Dataset Start Marker
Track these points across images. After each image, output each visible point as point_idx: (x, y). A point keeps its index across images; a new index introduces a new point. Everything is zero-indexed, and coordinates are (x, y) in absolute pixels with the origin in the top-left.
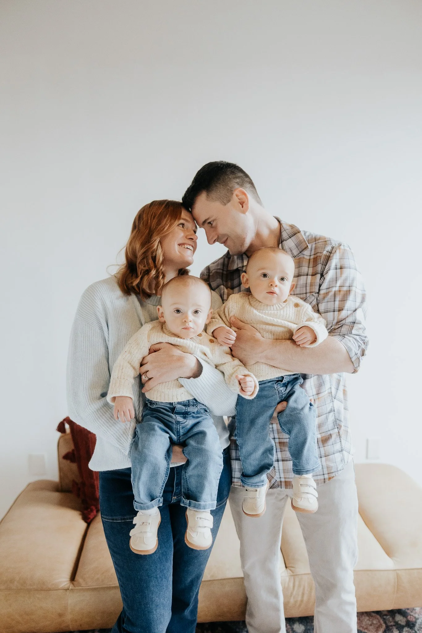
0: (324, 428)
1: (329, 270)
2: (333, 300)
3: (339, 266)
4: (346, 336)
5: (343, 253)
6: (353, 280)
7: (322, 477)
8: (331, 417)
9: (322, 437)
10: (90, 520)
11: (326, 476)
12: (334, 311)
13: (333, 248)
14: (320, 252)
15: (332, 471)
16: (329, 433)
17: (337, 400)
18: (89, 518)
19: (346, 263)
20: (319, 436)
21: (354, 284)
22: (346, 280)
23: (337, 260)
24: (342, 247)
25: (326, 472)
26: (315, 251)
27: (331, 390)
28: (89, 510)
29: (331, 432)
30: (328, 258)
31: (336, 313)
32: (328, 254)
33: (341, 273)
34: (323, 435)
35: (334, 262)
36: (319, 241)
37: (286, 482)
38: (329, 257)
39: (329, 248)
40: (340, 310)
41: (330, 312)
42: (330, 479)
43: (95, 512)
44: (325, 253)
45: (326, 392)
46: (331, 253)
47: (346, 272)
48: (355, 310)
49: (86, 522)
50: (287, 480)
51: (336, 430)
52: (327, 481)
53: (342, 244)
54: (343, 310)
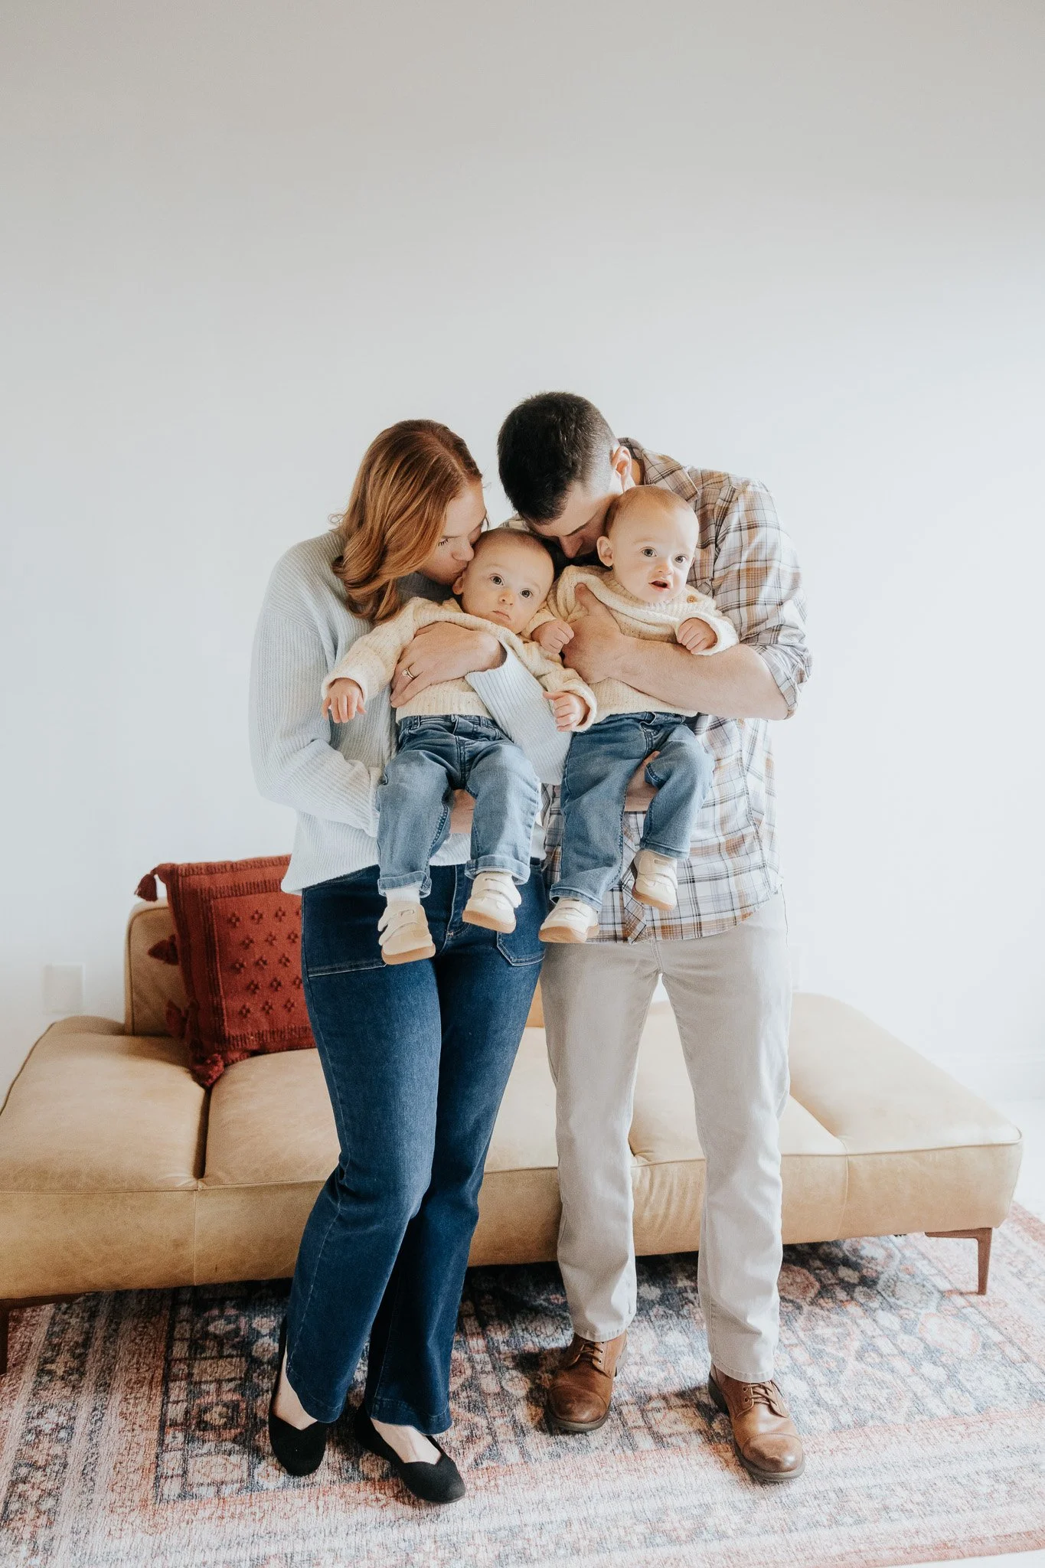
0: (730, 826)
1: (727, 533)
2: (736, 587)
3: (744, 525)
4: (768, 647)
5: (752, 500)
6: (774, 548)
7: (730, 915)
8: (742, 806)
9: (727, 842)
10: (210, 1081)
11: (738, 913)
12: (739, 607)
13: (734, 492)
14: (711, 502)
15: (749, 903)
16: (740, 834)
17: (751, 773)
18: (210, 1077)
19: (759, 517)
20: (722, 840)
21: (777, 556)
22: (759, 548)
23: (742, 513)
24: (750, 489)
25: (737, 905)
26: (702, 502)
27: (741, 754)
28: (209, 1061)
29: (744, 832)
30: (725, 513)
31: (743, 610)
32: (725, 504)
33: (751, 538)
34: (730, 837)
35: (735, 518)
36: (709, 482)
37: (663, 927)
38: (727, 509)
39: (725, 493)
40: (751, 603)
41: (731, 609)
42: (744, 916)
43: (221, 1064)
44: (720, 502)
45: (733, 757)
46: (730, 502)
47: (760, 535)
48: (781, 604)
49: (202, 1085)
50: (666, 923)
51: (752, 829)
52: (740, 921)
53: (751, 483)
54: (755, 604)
Dataset End Marker
§ **Required action**
Nothing but the records above, retyped exactly and stripped of images, should appear in the answer.

§ **Solution below**
Track these points across images. After each image, output each visible point as point_idx: (x, y). A point keeps its index across images; a new index introduces a new point. Everything is zero-indexed, and coordinates are (x, y) in absolute pixels with the origin in the top-left.
0: (324, 428)
1: (329, 270)
2: (333, 300)
3: (339, 266)
4: (346, 336)
5: (343, 253)
6: (353, 280)
7: (322, 477)
8: (331, 417)
9: (322, 437)
10: (90, 520)
11: (326, 476)
12: (334, 311)
13: (333, 248)
14: (320, 252)
15: (332, 471)
16: (329, 433)
17: (337, 400)
18: (89, 518)
19: (346, 263)
20: (319, 436)
21: (354, 284)
22: (346, 280)
23: (337, 260)
24: (342, 247)
25: (326, 472)
26: (315, 251)
27: (331, 390)
28: (89, 510)
29: (331, 432)
30: (328, 258)
31: (336, 313)
32: (328, 254)
33: (341, 273)
34: (323, 435)
35: (334, 262)
36: (319, 241)
37: (286, 482)
38: (329, 257)
39: (329, 248)
40: (340, 310)
41: (330, 312)
42: (330, 479)
43: (95, 512)
44: (325, 253)
45: (326, 392)
46: (331, 253)
47: (346, 272)
48: (355, 310)
49: (86, 522)
50: (287, 480)
51: (336, 430)
52: (327, 481)
53: (342, 244)
54: (343, 310)
0: (730, 826)
1: (727, 533)
2: (736, 587)
3: (744, 525)
4: (768, 647)
5: (752, 500)
6: (774, 548)
7: (730, 915)
8: (742, 806)
9: (727, 842)
10: (210, 1081)
11: (738, 913)
12: (739, 607)
13: (734, 492)
14: (711, 502)
15: (749, 903)
16: (740, 834)
17: (751, 773)
18: (210, 1077)
19: (759, 517)
20: (722, 840)
21: (777, 556)
22: (759, 548)
23: (742, 513)
24: (750, 489)
25: (737, 905)
26: (702, 502)
27: (741, 754)
28: (209, 1061)
29: (744, 832)
30: (725, 513)
31: (743, 610)
32: (725, 504)
33: (751, 538)
34: (730, 837)
35: (735, 518)
36: (709, 482)
37: (663, 927)
38: (727, 509)
39: (725, 493)
40: (751, 603)
41: (731, 609)
42: (744, 916)
43: (221, 1064)
44: (720, 502)
45: (733, 757)
46: (730, 502)
47: (760, 535)
48: (781, 604)
49: (202, 1085)
50: (666, 923)
51: (752, 829)
52: (740, 921)
53: (751, 483)
54: (755, 604)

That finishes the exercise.